Es ist diese zögerliche Art, der Gewalt von rechts Einhalt zu gebieten, die Uwe Zabel mürbe macht. Mehr noch als „der Kriegszustand, in dem ich lebe“. Denn es ist eine Sache, draußen nur noch mit kugelsicherer Weste herumzulaufen, Wohnadresse und Telefonnummer geheim zu halten und im Grunde genommen keinen Schritt mehr allein zu tun. Eine andere ist es, nur weil man eine große Klappe hat und mit bulliger Körperstatur nicht eben wie das klassische Opfer aussieht, immer wieder unterschwellig vorgehalten zu bekommen: Wer in die Schusslinie von Neonazis gerät, der muss es doch ein Stück weit mit seinem öffentlichen Auftreten selbst provoziert haben.

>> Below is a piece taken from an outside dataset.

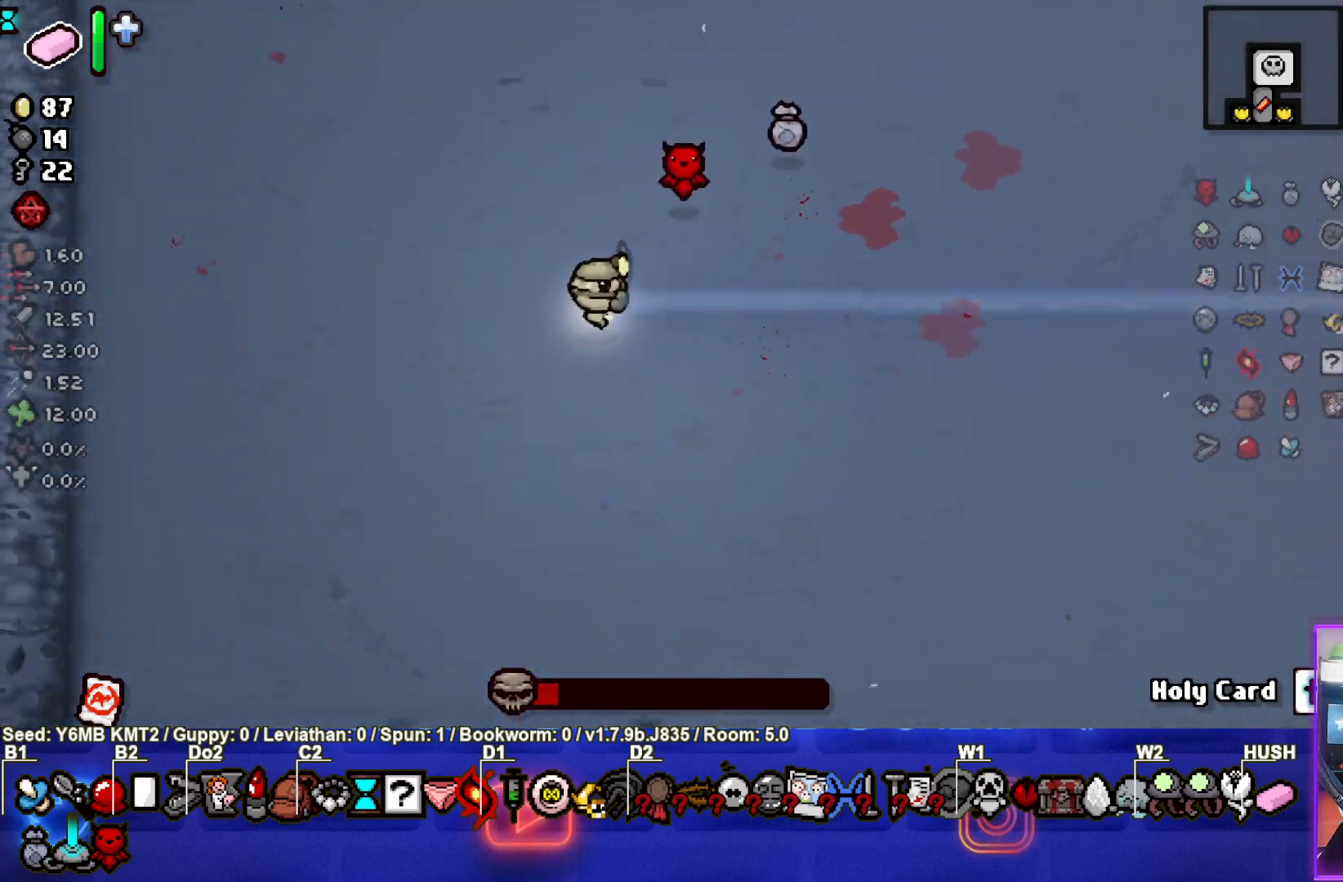
{"buttons": [], "left_stick": "down-left", "events": [[200, "left_stick", "center"], [300, "left_stick", "down-left"]]}
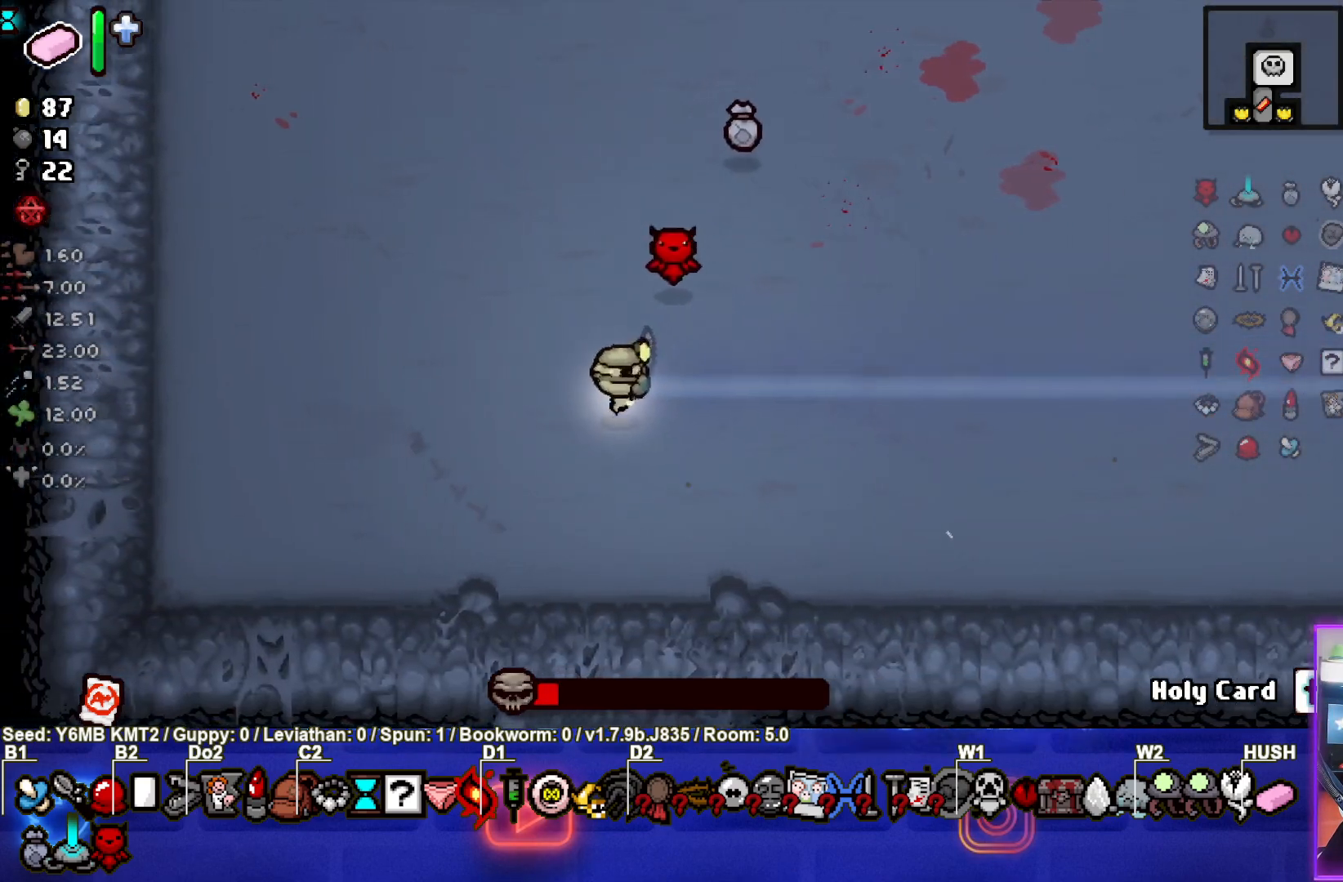
{"buttons": [], "left_stick": "center", "events": [[17, "left_stick", "center"]]}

Zwar hat mittlerweile der schleswig-holsteinische Innenminister Klaus Buß (SPD) den Ernst der Lage erkannt und Zabel bei einem persönlichen Gespräch Unterstützung versprochen. Zwar hat sich inzwischen der gesamte DGB-Norddeutschland hinter die Elmshorner Kampagne gestellt. Doch innerhalb seiner eigenen Gewerkschaft, das weiß Zabel aus Umfragen, finden 17 Prozent der jüngeren Mitglieder immer noch, dass Arbeitsplätze erst mal für Deutsche geschaffen werden sollten.

Uwe Zabel ist jetzt 43. „Bis vor kurzem“, sagt er, „war ich dafür, Konflikte politisch auszutragen.“ Aber es bringt nichts, sagt er, „die Neonazis wollen keine politische Auseinandersetzung.“ Deswegen fordert er ab sofort: das Verbot ihrer Organisationen. Das Einsperren ihrer Führer. Das Ächten ihrer Parolen. Öffentlich und lautstark. Gern auch mit einem Bullen an seiner Seite.